One more thing, the amano shrimp is fast, so it steals the food. I only keep 1-2 of them in my tank with with other dwarf shrimps


----------



## serenityfate1 (Sep 4, 2014)

Instead try to find out what is the cause of the issue,what is your phototperiod? And what fixture are you using? Are you using co2? Specs would help alot


----------



## redthumb (Apr 17, 2014)

I do use co2 on constant slow rate I have two corallife fixture with 3 regular t5 HO bulbs t5 865 and the fourth is a coral life 65000 HO bulb I don't have a timer on but they are usually on from 8am- 8pm


----------



## Michael (Jul 20, 2010)

What size tank do you have? Four T5 HO tubes is a lot of light, probably too much unless your tank is very deep.


----------



## redthumb (Apr 17, 2014)

110 gallon


----------



## digital_gods (Apr 23, 2010)

The safest method for controlling the hair algae is weekly water changes and filter cleanings. Dissolved organics and excess phosphates can contribute to this problem.


----------



## Yo-han (Oct 15, 2010)

digital_gods said:


> The safest method for controlling the hair algae is weekly water changes and filter cleanings. Dissolved organics and excess phosphates can contribute to this problem.

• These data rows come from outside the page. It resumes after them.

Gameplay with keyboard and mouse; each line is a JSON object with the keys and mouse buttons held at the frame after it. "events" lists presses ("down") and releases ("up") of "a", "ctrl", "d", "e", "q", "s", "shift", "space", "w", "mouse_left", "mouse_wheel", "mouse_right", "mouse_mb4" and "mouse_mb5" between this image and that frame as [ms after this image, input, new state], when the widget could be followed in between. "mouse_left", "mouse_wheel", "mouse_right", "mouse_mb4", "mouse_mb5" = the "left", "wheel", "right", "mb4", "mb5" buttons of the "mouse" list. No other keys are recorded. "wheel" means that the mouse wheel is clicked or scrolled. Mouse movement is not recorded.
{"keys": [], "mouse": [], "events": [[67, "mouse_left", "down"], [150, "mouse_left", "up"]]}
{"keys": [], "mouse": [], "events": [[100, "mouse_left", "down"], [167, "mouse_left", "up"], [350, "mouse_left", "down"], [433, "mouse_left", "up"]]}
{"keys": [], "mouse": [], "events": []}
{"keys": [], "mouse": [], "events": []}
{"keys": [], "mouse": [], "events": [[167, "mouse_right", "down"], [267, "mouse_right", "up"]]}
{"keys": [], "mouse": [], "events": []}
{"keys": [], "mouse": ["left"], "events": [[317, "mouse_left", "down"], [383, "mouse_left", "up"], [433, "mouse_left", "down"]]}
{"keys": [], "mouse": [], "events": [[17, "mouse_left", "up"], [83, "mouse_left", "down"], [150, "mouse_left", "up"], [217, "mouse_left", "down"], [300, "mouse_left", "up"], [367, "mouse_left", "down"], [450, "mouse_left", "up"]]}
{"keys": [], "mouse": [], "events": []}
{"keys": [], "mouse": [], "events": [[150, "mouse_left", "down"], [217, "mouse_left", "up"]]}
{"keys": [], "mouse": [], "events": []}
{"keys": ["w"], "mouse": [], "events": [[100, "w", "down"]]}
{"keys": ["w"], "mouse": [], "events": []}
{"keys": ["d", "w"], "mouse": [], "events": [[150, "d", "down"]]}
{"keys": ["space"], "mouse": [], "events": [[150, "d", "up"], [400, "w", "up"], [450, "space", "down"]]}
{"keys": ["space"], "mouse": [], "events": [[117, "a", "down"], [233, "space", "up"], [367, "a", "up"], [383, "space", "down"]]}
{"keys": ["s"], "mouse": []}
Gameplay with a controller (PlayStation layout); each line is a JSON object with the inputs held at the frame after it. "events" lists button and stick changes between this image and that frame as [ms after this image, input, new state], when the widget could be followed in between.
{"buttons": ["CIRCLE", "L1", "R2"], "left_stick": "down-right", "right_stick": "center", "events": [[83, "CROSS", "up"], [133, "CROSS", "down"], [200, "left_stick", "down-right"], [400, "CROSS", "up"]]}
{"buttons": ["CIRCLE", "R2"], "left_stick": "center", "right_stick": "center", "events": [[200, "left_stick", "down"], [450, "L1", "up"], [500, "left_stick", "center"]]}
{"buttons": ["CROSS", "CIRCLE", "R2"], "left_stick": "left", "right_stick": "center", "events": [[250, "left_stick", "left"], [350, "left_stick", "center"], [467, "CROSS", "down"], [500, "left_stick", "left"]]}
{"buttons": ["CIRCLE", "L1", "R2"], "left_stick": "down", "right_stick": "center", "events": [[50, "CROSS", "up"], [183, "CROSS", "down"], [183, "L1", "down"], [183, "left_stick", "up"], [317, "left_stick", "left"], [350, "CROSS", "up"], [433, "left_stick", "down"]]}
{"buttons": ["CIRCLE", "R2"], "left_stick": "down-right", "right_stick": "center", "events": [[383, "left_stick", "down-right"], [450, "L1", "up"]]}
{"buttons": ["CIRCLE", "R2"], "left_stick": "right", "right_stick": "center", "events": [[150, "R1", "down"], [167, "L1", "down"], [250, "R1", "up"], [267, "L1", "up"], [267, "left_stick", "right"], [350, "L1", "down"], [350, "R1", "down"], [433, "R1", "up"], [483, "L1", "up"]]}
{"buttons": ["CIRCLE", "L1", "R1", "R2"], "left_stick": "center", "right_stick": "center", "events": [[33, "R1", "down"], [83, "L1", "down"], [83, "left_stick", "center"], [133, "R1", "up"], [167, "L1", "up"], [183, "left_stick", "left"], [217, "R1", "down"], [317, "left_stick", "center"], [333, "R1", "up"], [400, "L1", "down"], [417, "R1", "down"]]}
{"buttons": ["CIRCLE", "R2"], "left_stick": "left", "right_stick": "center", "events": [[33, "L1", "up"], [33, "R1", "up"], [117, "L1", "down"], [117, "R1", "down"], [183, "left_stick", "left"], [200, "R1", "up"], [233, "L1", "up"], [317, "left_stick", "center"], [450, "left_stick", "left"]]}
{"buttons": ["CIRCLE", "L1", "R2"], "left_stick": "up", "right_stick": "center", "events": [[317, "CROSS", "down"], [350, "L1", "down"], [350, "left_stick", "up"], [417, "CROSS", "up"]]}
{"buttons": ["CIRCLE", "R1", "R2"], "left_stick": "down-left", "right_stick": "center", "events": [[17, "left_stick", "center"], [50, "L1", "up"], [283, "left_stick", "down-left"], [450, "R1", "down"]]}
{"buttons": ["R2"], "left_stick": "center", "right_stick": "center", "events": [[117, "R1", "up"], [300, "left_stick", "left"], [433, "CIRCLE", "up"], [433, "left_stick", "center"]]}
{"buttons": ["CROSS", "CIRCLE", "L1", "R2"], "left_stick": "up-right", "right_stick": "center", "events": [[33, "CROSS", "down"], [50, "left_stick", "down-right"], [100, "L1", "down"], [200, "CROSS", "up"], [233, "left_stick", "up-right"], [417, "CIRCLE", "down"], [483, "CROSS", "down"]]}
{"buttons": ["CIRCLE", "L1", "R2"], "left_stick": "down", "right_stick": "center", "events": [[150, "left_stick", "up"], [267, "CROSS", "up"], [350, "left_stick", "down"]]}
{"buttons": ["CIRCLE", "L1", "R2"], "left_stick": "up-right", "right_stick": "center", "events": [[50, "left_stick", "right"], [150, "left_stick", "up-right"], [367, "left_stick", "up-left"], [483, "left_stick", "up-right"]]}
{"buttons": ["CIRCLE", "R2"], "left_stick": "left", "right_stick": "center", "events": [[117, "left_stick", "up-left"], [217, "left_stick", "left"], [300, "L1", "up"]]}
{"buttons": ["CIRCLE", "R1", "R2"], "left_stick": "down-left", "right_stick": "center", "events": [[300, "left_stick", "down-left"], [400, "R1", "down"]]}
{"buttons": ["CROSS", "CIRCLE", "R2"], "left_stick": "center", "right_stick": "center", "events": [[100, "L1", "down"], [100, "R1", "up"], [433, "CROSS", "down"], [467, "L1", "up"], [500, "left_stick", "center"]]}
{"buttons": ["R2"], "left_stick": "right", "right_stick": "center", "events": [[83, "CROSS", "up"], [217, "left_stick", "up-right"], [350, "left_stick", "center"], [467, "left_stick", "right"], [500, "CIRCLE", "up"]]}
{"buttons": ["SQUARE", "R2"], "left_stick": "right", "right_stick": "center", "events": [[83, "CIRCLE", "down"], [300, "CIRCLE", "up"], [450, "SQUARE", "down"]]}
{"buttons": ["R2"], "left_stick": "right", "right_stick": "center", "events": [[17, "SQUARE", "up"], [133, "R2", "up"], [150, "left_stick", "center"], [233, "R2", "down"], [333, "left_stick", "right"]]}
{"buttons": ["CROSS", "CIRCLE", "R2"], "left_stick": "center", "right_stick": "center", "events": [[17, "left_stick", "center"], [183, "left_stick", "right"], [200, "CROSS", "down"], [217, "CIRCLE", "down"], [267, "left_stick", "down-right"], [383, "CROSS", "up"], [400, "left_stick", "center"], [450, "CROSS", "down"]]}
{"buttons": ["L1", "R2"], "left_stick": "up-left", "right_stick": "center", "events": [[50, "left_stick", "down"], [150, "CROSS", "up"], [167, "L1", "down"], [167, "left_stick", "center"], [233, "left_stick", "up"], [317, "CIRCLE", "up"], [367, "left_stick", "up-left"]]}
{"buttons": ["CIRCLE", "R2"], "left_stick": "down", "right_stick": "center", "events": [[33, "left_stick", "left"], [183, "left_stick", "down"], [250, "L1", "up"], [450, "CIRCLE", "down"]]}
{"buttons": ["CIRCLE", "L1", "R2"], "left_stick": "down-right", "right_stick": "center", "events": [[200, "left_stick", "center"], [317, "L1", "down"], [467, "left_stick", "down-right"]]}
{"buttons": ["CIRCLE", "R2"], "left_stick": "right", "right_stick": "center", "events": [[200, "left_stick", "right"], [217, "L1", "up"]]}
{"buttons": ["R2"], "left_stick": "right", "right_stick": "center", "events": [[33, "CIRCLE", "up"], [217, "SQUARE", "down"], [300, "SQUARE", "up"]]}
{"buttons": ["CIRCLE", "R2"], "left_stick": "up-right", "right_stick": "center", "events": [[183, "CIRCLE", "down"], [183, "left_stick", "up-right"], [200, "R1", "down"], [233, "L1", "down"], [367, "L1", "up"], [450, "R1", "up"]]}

I'm sorry, but I must disagree with this! Excess phosphate causes not one species of algae to bloom. This has been proven thousands of times, so simple not true! Dissolved organics do contribute to red algae species (usually black or greyish in the aquarium) but not to green algae. Green algae is always a nutrient shortage. This could be traces, macro nutrients or CO2. Start by making sure you add enough traces. Make sure your plants have nitrogen and phosphorus (either in the substrate or the water column) and if the algae still persist, fix CO2 and/or improve flow.

Reducing light, helps to reduce nutrient demand so using two bulbs for a while would be a quick fix too! Remember plants always need a few weeks to adapt to the new situation, so try not to expect result very fast. Good luck!


----------